* START RECORD SET *

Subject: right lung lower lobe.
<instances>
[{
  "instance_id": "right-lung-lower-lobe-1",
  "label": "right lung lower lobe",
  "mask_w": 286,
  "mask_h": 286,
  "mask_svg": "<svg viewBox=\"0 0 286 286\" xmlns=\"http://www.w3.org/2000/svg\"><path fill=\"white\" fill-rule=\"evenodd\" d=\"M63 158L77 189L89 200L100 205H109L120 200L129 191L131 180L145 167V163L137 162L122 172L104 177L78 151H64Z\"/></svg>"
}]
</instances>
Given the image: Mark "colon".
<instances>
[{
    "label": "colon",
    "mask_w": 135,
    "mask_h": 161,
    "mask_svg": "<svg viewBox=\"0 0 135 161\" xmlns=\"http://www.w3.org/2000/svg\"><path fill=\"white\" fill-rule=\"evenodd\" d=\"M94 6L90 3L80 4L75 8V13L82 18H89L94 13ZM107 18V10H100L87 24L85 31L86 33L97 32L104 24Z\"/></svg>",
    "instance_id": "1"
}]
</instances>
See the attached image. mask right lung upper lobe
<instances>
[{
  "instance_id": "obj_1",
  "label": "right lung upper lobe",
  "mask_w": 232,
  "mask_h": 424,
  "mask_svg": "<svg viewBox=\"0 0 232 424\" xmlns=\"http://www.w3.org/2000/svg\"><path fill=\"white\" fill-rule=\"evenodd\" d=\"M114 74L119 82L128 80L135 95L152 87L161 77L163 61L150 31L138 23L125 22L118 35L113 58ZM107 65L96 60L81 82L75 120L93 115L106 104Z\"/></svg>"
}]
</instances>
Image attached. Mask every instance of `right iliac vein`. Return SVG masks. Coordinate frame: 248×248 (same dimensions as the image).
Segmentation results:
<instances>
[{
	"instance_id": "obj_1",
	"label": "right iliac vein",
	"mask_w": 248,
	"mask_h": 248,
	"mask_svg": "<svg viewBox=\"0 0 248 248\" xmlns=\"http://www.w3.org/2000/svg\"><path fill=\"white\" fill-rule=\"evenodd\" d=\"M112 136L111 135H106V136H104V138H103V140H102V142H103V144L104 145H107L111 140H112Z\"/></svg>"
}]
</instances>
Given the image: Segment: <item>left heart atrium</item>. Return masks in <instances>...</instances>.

* END RECORD SET *

## WHAT TO WORK ON
Copy out, without any changes, the stretch of the listing from the line containing "See the attached" through the end of the listing, including both ends.

## WORKED SOLUTION
See the attached image. mask right lung upper lobe
<instances>
[{
  "instance_id": "obj_1",
  "label": "right lung upper lobe",
  "mask_w": 232,
  "mask_h": 424,
  "mask_svg": "<svg viewBox=\"0 0 232 424\" xmlns=\"http://www.w3.org/2000/svg\"><path fill=\"white\" fill-rule=\"evenodd\" d=\"M114 74L119 82L128 80L135 95L152 87L161 77L163 61L150 31L138 23L125 22L118 35L113 58ZM107 65L96 60L81 82L75 120L93 115L106 104Z\"/></svg>"
}]
</instances>
Image attached. Mask every instance of `right iliac vein`. Return SVG masks. Coordinate frame: 248×248 (same dimensions as the image).
Segmentation results:
<instances>
[{
	"instance_id": "obj_1",
	"label": "right iliac vein",
	"mask_w": 248,
	"mask_h": 248,
	"mask_svg": "<svg viewBox=\"0 0 248 248\" xmlns=\"http://www.w3.org/2000/svg\"><path fill=\"white\" fill-rule=\"evenodd\" d=\"M112 136L111 135H106V136H104V138H103V140H102V142H103V144L104 145H107L111 140H112Z\"/></svg>"
}]
</instances>
Given the image: Segment: <item>left heart atrium</item>. Return masks in <instances>...</instances>.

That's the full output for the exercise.